Что вы думаете о так называемой «студенческой революции»?

Хулиганы никогда не бывают революционными, они всегда реакционны. Именно среди молодежи можно найти самых больших конформистов и филистеров, например, хиппи с их групповыми бородами и групповыми протестами. Демонстрантов в американских университетах так же мало заботит образование, как английских футбольных болельщиков, громящих станции метро, заботит футбол. Все они принадлежат к семейству тупых хулиганов с вкраплениями умных жуликов.
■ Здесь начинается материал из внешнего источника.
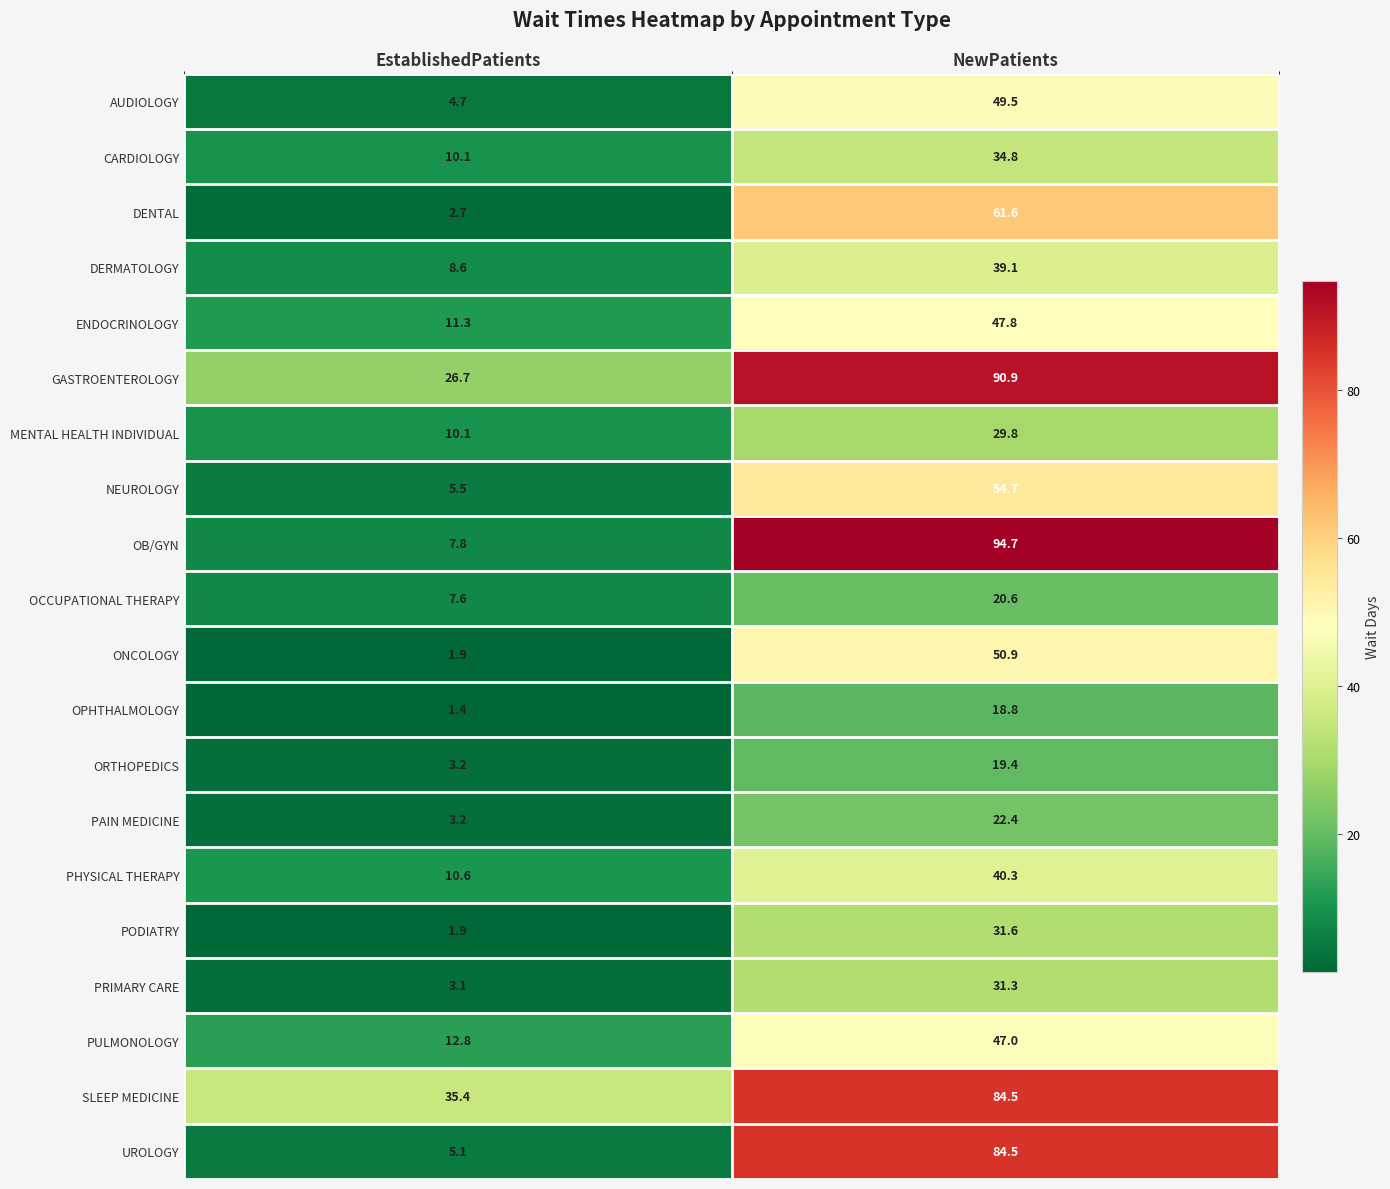

At which category is the sum across all series the highest?

NewPatients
Какова ваша система работы?

Она довольно банальна. Тридцать лет назад я обычно писал в постели, обмакивая ручку в стоящую рядом чернильницу, или еще сочинял в уме в любое время дня и ночи. Я засыпал, когда просыпались ласточки. Сегодня я пишу свои вещи на карточках карандашом за конторкой и работаю до полудня; но и теперь я имею склонность сочинять в уме во время длительных прогулок за городом в пасмурные дни, когда не вмешиваются бабочки. Вот песенка разочарованного энтомолога:

Карабканье на темя

Скалы в разгар сиесты —

Неправильное время,

Но правильное место.

Ведете ли вы дневник или обращаетесь к документальным свидетельствам, желая вспомнить что-нибудь?

Я страстный мемуарист с отвратительной памятью: рассеянный хранитель воспоминаний сонливого короля. С абсолютной ясностью я воскрешаю пейзажи, жесты, интонации, миллионы чувственных деталей, но имена и числа погружаются в забвение с абсурдной безоглядностью маленьких слепцов, цепочкой бредущих по пирсу.